» Problem requirements
Omit every picture while repeating the entries exactly.

» Records for this exercise
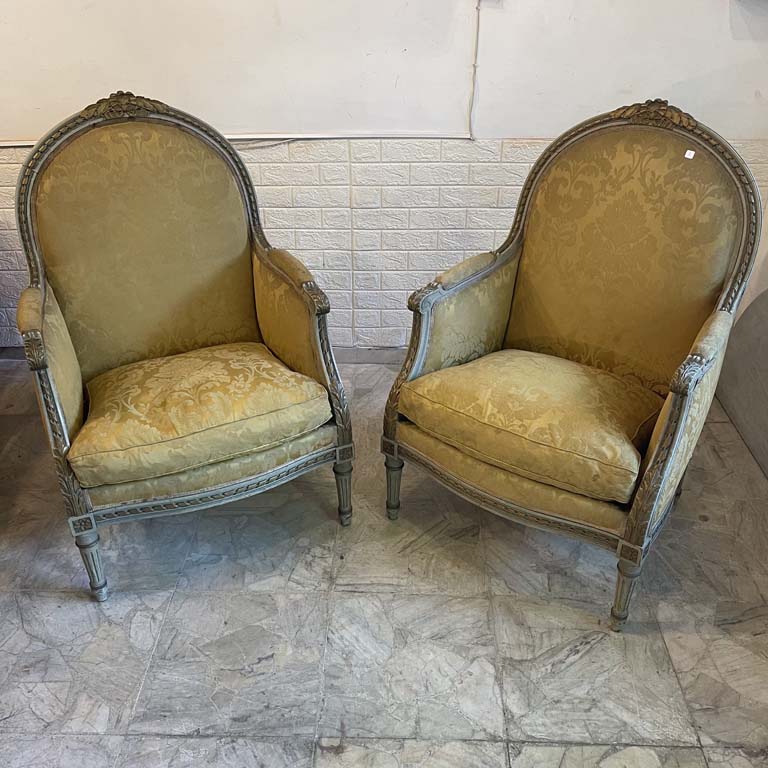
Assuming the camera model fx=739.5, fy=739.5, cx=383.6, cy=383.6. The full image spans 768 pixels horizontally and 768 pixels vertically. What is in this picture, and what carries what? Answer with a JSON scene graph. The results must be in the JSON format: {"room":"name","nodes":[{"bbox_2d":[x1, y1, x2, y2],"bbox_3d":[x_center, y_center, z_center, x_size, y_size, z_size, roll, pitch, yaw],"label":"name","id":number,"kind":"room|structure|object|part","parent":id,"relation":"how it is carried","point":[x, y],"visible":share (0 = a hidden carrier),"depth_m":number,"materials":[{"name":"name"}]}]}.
{"room":"shop","nodes":[
{"label":"shop","id":0,"kind":"room"},
{"bbox_2d":[0,355,767,767],"bbox_3d":[-0.655,0.955,1.127,4.723,0.101,4.430,1,30,1],"label":"floor","id":1,"kind":"structure","parent":0,"point":[105,739],"depth_m":1.71,"materials":[{"name":"grey"}]},
{"bbox_2d":[8,90,352,599],"bbox_3d":[-0.517,-0.128,1.866,0.715,1.043,0.727,-14,33,-22],"label":"armchair","id":2,"kind":"object","parent":1,"relation":"on","point":[41,302],"visible":0.99,"depth_m":1.80,"materials":[{"name":"yellow fabric"}]},
{"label":"armrest","id":3,"kind":"part","parent":2,"relation":"part of","materials":[{"name":"fabric"}]},
{"bbox_3d":[-0.697,0.411,1.756,0.052,0.202,0.052,-14,33,-22],"label":"leg","id":4,"kind":"part","parent":2,"relation":"part of","materials":[{"name":"grey wood"}]},
{"bbox_3d":[-0.599,-0.322,1.933,0.437,0.654,0.230,-14,33,-22],"label":"backrest","id":5,"kind":"part","parent":2,"relation":"part of","materials":[{"name":"fabric"}]},
{"bbox_2d":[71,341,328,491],"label":"seat cushion","id":6,"kind":"object","parent":2,"relation":"on","point":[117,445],"visible":0.93,"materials":[{"name":"fabric"}]},
{"bbox_3d":[-0.235,-0.149,1.917,0.171,0.352,0.225,-14,33,-22],"label":"armrest","id":7,"kind":"part","parent":2,"relation":"part of","materials":[{"name":"fabric"}]},
{"bbox_3d":[-0.110,0.273,1.986,0.048,0.207,0.049,-14,33,-22],"label":"leg","id":8,"kind":"part","parent":2,"relation":"part of","materials":[{"name":"wood"}]},
{"bbox_2d":[381,102,762,629],"bbox_3d":[0.448,-0.094,1.827,0.722,1.029,0.716,20,36,31],"label":"armchair","id":9,"kind":"object","parent":1,"relation":"on","point":[675,410],"visible":0.99,"depth_m":1.77,"materials":[{"name":"yellow fabric"}]},
{"bbox_3d":[0.024,0.265,2.029,0.050,0.204,0.049,20,36,31],"label":"leg","id":10,"kind":"part","parent":9,"relation":"part of","materials":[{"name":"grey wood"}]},
{"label":"armrest","id":11,"kind":"part","parent":9,"relation":"part of","materials":[{"name":"fabric"}]},
{"bbox_2d":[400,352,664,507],"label":"seat cushion","id":12,"kind":"object","parent":9,"relation":"on","point":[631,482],"visible":0.91,"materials":[{"name":"fabric"}]},
{"bbox_3d":[0.588,-0.289,1.911,0.426,0.657,0.312,20,36,31],"label":"panel","id":13,"kind":"part","parent":9,"relation":"part of","materials":[{"name":"fabric"}]},
{"bbox_3d":[0.557,0.452,1.699,0.054,0.214,0.055,20,36,31],"label":"leg","id":14,"kind":"part","parent":9,"relation":"part of","materials":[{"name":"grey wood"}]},
{"bbox_2d":[684,149,695,159],"bbox_3d":[0.706,-0.529,1.707,0.025,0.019,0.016,22,36,33],"label":"sticker","id":15,"kind":"object","parent":9,"relation":"attached to","point":[686,155],"visible":0.96,"depth_m":1.70,"materials":[{"name":"white paper"}]},
{"bbox_2d":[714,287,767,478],"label":"gray panel","id":16,"kind":"object","parent":1,"relation":"on","point":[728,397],"visible":0.87,"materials":[{"name":"grey"}]},
{"bbox_2d":[0,0,767,353],"bbox_3d":[-0.554,-1.295,2.207,4.654,2.732,0.198,1,30,1],"label":"wall","id":17,"kind":"structure","parent":0,"point":[553,119],"depth_m":2.38,"materials":[{"name":"white paint"}]},
{"bbox_2d":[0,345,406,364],"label":"baseboard","id":18,"kind":"structure","parent":17,"relation":"attached to","point":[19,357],"depth_m":2.80,"materials":[{"name":"grey"}]},
{"bbox_2d":[1,132,469,144],"bbox_3d":[-0.697,-0.814,2.429,1.879,0.028,0.021,1,30,1],"label":"cable conduit","id":19,"kind":"object","parent":17,"relation":"attached to","point":[322,136],"visible":0.64,"depth_m":2.43,"materials":[{"name":"white plastic"}]},
{"bbox_2d":[468,0,481,140],"bbox_3d":[0.294,-1.027,2.349,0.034,0.464,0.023,1,30,1],"label":"cable","id":20,"kind":"object","parent":17,"relation":"attached to","point":[474,71],"visible":0.94,"depth_m":2.37,"materials":[{"name":"white plastic"}]},
{"bbox_2d":[715,194,767,477],"bbox_3d":[1.256,-0.552,1.211,0.239,2.448,2.843,1,30,1],"label":"right wall","id":21,"kind":"structure","parent":0,"point":[767,465],"depth_m":2.37,"materials":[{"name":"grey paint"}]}
]}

» The answer
Assuming the camera model fx=739.5, fy=739.5, cx=383.6, cy=383.6. The full image spans 768 pixels horizontally and 768 pixels vertically. What is in this picture, and what carries what? Answer with a JSON scene graph. The results must be in the JSON format: {"room":"name","nodes":[{"bbox_2d":[x1, y1, x2, y2],"bbox_3d":[x_center, y_center, z_center, x_size, y_size, z_size, roll, pitch, yaw],"label":"name","id":number,"kind":"room|structure|object|part","parent":id,"relation":"how it is carried","point":[x, y],"visible":share (0 = a hidden carrier),"depth_m":number,"materials":[{"name":"name"}]}]}.
{"room":"shop","nodes":[
{"label":"shop","id":0,"kind":"room"},
{"bbox_2d":[0,355,767,767],"bbox_3d":[-0.655,0.955,1.127,4.723,0.101,4.430,1,30,1],"label":"floor","id":1,"kind":"structure","parent":0,"point":[105,739],"depth_m":1.71,"materials":[{"name":"grey"}]},
{"bbox_2d":[8,90,352,599],"bbox_3d":[-0.517,-0.128,1.866,0.715,1.043,0.727,-14,33,-22],"label":"armchair","id":2,"kind":"object","parent":1,"relation":"on","point":[41,302],"visible":0.99,"depth_m":1.80,"materials":[{"name":"yellow fabric"}]},
{"label":"armrest","id":3,"kind":"part","parent":2,"relation":"part of","materials":[{"name":"fabric"}]},
{"bbox_3d":[-0.697,0.411,1.756,0.052,0.202,0.052,-14,33,-22],"label":"leg","id":4,"kind":"part","parent":2,"relation":"part of","materials":[{"name":"grey wood"}]},
{"bbox_3d":[-0.599,-0.322,1.933,0.437,0.654,0.230,-14,33,-22],"label":"backrest","id":5,"kind":"part","parent":2,"relation":"part of","materials":[{"name":"fabric"}]},
{"bbox_2d":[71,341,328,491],"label":"seat cushion","id":6,"kind":"object","parent":2,"relation":"on","point":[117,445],"visible":0.93,"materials":[{"name":"fabric"}]},
{"bbox_3d":[-0.235,-0.149,1.917,0.171,0.352,0.225,-14,33,-22],"label":"armrest","id":7,"kind":"part","parent":2,"relation":"part of","materials":[{"name":"fabric"}]},
{"bbox_3d":[-0.110,0.273,1.986,0.048,0.207,0.049,-14,33,-22],"label":"leg","id":8,"kind":"part","parent":2,"relation":"part of","materials":[{"name":"wood"}]},
{"bbox_2d":[381,102,762,629],"bbox_3d":[0.448,-0.094,1.827,0.722,1.029,0.716,20,36,31],"label":"armchair","id":9,"kind":"object","parent":1,"relation":"on","point":[675,410],"visible":0.99,"depth_m":1.77,"materials":[{"name":"yellow fabric"}]},
{"bbox_3d":[0.024,0.265,2.029,0.050,0.204,0.049,20,36,31],"label":"leg","id":10,"kind":"part","parent":9,"relation":"part of","materials":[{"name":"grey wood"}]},
{"label":"armrest","id":11,"kind":"part","parent":9,"relation":"part of","materials":[{"name":"fabric"}]},
{"bbox_2d":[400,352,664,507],"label":"seat cushion","id":12,"kind":"object","parent":9,"relation":"on","point":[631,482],"visible":0.91,"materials":[{"name":"fabric"}]},
{"bbox_3d":[0.588,-0.289,1.911,0.426,0.657,0.312,20,36,31],"label":"panel","id":13,"kind":"part","parent":9,"relation":"part of","materials":[{"name":"fabric"}]},
{"bbox_3d":[0.557,0.452,1.699,0.054,0.214,0.055,20,36,31],"label":"leg","id":14,"kind":"part","parent":9,"relation":"part of","materials":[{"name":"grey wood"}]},
{"bbox_2d":[684,149,695,159],"bbox_3d":[0.706,-0.529,1.707,0.025,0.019,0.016,22,36,33],"label":"sticker","id":15,"kind":"object","parent":9,"relation":"attached to","point":[686,155],"visible":0.96,"depth_m":1.70,"materials":[{"name":"white paper"}]},
{"bbox_2d":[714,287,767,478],"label":"gray panel","id":16,"kind":"object","parent":1,"relation":"on","point":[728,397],"visible":0.87,"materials":[{"name":"grey"}]},
{"bbox_2d":[0,0,767,353],"bbox_3d":[-0.554,-1.295,2.207,4.654,2.732,0.198,1,30,1],"label":"wall","id":17,"kind":"structure","parent":0,"point":[553,119],"depth_m":2.38,"materials":[{"name":"white paint"}]},
{"bbox_2d":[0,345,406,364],"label":"baseboard","id":18,"kind":"structure","parent":17,"relation":"attached to","point":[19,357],"depth_m":2.80,"materials":[{"name":"grey"}]},
{"bbox_2d":[1,132,469,144],"bbox_3d":[-0.697,-0.814,2.429,1.879,0.028,0.021,1,30,1],"label":"cable conduit","id":19,"kind":"object","parent":17,"relation":"attached to","point":[322,136],"visible":0.64,"depth_m":2.43,"materials":[{"name":"white plastic"}]},
{"bbox_2d":[468,0,481,140],"bbox_3d":[0.294,-1.027,2.349,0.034,0.464,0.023,1,30,1],"label":"cable","id":20,"kind":"object","parent":17,"relation":"attached to","point":[474,71],"visible":0.94,"depth_m":2.37,"materials":[{"name":"white plastic"}]},
{"bbox_2d":[715,194,767,477],"bbox_3d":[1.256,-0.552,1.211,0.239,2.448,2.843,1,30,1],"label":"right wall","id":21,"kind":"structure","parent":0,"point":[767,465],"depth_m":2.37,"materials":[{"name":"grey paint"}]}
]}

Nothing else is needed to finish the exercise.